Stored data

•••••

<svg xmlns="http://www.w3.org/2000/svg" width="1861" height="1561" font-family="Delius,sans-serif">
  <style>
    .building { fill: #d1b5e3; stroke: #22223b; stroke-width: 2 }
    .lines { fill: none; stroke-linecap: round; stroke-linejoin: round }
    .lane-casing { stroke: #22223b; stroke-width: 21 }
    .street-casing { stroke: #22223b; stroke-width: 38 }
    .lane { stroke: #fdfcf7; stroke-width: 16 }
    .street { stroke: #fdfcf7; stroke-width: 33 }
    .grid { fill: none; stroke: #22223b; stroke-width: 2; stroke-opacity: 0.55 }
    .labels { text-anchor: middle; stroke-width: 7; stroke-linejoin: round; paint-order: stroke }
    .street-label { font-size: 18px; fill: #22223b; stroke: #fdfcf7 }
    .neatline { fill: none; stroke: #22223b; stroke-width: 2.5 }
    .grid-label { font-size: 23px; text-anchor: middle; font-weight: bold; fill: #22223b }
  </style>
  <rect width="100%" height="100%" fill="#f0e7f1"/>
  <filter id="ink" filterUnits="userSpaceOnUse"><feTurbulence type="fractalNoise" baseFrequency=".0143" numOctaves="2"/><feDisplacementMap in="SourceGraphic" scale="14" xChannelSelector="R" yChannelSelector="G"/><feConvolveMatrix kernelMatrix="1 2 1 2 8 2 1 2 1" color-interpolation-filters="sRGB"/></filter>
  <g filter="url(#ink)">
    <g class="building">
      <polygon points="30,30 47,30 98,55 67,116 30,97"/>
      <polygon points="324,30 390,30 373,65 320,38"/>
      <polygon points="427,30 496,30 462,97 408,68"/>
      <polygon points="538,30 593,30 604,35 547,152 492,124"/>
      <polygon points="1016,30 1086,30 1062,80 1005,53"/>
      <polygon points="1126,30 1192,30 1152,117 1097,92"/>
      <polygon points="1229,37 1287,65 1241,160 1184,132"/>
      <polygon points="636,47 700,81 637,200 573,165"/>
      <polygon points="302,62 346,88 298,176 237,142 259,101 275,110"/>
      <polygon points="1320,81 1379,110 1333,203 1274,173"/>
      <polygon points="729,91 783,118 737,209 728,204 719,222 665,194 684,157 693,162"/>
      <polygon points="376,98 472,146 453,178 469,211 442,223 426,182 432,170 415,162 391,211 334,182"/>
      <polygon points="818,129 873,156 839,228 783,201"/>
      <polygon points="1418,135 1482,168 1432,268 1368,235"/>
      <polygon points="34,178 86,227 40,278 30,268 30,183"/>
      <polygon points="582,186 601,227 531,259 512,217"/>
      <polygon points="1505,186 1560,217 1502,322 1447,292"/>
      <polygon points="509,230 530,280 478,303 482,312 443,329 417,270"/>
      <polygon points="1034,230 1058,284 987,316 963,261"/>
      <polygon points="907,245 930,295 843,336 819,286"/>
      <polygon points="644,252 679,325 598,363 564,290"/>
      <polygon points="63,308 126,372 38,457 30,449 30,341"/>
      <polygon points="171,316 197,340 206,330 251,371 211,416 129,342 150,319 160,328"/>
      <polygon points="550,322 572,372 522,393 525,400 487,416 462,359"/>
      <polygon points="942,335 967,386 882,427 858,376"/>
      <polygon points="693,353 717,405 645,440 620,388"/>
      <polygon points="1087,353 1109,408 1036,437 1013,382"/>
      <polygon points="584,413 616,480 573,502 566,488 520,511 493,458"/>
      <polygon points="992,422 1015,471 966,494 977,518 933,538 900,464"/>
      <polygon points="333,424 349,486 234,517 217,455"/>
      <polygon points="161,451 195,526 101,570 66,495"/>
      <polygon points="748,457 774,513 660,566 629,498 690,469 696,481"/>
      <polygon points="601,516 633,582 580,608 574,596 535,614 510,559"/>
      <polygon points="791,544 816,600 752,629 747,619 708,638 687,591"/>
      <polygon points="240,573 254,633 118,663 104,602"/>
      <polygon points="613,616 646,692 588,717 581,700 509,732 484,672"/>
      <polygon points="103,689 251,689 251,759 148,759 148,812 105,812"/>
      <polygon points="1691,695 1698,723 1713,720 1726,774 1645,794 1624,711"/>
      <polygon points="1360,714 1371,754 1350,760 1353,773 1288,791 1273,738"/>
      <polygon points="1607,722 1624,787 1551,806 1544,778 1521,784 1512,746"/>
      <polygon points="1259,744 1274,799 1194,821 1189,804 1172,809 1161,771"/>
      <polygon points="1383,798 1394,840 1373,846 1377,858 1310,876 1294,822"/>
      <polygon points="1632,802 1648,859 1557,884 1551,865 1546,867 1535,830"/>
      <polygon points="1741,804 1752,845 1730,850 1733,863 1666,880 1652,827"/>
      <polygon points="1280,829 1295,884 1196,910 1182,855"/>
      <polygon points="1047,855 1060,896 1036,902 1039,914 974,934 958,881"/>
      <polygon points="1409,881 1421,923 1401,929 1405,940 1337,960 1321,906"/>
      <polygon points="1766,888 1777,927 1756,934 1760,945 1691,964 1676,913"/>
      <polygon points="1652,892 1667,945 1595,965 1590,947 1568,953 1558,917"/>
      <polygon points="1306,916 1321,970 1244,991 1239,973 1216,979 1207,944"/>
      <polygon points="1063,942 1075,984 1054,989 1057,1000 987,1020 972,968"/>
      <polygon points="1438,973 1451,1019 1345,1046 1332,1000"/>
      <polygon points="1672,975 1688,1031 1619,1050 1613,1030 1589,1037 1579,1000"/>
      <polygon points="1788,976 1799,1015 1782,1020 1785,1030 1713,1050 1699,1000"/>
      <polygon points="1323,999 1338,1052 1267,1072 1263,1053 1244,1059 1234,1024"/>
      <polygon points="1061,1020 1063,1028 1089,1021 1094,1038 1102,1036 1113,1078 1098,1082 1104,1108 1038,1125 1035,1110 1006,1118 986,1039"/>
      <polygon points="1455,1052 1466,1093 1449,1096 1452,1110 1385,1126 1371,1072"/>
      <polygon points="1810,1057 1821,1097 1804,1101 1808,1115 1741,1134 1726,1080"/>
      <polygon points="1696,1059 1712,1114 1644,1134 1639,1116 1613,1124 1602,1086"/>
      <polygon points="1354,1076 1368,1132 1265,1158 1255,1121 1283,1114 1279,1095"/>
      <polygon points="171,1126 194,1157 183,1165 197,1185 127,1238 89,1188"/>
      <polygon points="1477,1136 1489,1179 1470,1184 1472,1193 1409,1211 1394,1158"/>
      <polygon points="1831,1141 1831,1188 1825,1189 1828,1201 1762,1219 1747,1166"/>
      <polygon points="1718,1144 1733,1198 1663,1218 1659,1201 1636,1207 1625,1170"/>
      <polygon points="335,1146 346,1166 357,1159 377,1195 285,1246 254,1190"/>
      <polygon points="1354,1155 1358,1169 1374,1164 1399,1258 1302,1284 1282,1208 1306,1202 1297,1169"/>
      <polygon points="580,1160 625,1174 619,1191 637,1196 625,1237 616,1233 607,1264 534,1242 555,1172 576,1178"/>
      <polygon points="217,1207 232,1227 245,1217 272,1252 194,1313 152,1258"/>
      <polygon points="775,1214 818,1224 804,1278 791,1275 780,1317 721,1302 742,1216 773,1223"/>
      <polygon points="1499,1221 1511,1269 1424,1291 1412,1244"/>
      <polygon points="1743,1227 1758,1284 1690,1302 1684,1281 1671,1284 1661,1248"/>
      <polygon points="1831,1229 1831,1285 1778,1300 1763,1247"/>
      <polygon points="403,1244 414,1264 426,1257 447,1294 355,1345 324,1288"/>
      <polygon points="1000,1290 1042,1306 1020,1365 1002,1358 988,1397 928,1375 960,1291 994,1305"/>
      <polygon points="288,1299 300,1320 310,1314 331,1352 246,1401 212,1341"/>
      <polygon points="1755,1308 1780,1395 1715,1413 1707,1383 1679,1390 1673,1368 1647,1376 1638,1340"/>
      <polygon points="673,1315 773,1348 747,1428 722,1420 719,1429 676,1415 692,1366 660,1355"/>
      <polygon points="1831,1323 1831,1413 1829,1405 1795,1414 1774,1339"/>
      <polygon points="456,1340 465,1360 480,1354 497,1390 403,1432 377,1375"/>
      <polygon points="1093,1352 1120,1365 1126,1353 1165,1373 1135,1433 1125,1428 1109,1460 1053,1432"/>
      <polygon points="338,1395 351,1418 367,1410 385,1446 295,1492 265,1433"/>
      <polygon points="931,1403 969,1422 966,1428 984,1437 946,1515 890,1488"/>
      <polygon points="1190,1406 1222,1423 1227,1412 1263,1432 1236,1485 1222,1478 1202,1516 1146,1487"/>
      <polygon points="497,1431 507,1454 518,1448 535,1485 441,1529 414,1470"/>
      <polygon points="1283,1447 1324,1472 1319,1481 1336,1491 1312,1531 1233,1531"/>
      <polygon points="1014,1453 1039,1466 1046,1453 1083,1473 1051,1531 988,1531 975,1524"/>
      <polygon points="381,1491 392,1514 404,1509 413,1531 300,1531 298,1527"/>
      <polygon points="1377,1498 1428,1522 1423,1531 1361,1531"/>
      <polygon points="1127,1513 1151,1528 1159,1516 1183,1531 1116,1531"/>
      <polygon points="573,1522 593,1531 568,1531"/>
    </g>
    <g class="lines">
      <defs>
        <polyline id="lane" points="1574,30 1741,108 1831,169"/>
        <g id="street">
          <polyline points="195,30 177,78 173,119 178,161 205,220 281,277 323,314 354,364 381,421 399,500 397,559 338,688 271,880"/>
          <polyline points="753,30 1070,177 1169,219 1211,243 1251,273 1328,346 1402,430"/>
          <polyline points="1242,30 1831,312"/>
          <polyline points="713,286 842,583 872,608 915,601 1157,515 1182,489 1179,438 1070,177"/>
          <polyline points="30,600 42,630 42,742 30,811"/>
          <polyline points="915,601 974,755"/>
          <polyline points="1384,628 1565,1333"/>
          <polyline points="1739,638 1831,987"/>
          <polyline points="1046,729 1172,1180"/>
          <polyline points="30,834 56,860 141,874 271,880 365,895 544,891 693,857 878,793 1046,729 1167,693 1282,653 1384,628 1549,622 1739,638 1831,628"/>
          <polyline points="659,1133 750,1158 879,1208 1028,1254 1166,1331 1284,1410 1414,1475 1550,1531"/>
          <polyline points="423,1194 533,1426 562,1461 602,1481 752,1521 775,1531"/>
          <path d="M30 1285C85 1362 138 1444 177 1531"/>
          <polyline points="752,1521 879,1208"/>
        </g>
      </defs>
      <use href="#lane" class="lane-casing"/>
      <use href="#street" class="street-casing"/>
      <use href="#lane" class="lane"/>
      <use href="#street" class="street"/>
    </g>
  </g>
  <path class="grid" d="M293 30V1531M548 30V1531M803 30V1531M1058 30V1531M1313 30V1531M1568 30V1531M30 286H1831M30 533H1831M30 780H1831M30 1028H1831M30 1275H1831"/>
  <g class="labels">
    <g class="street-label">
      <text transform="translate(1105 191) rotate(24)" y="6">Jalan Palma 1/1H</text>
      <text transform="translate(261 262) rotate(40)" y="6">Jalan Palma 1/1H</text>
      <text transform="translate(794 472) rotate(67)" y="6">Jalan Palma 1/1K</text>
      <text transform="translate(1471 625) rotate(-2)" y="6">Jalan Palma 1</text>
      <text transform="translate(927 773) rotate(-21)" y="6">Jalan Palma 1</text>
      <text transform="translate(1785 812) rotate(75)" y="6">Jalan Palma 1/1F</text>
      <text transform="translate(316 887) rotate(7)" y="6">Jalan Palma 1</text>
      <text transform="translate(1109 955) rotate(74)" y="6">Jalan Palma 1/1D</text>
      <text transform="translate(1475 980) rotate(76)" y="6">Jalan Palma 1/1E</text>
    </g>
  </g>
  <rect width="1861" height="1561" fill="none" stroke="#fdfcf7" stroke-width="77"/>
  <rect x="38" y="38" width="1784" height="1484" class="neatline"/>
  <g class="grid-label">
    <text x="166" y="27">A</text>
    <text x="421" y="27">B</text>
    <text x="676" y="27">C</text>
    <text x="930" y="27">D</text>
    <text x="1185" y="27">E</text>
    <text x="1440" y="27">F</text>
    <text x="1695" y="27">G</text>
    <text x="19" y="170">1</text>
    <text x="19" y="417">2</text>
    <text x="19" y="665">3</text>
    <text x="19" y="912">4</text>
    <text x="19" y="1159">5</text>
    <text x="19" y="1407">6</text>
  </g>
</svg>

•••••

**Task brief:**
How many lines in the records hold the string "filter"? Answer with only that number.

**Answer box:**
2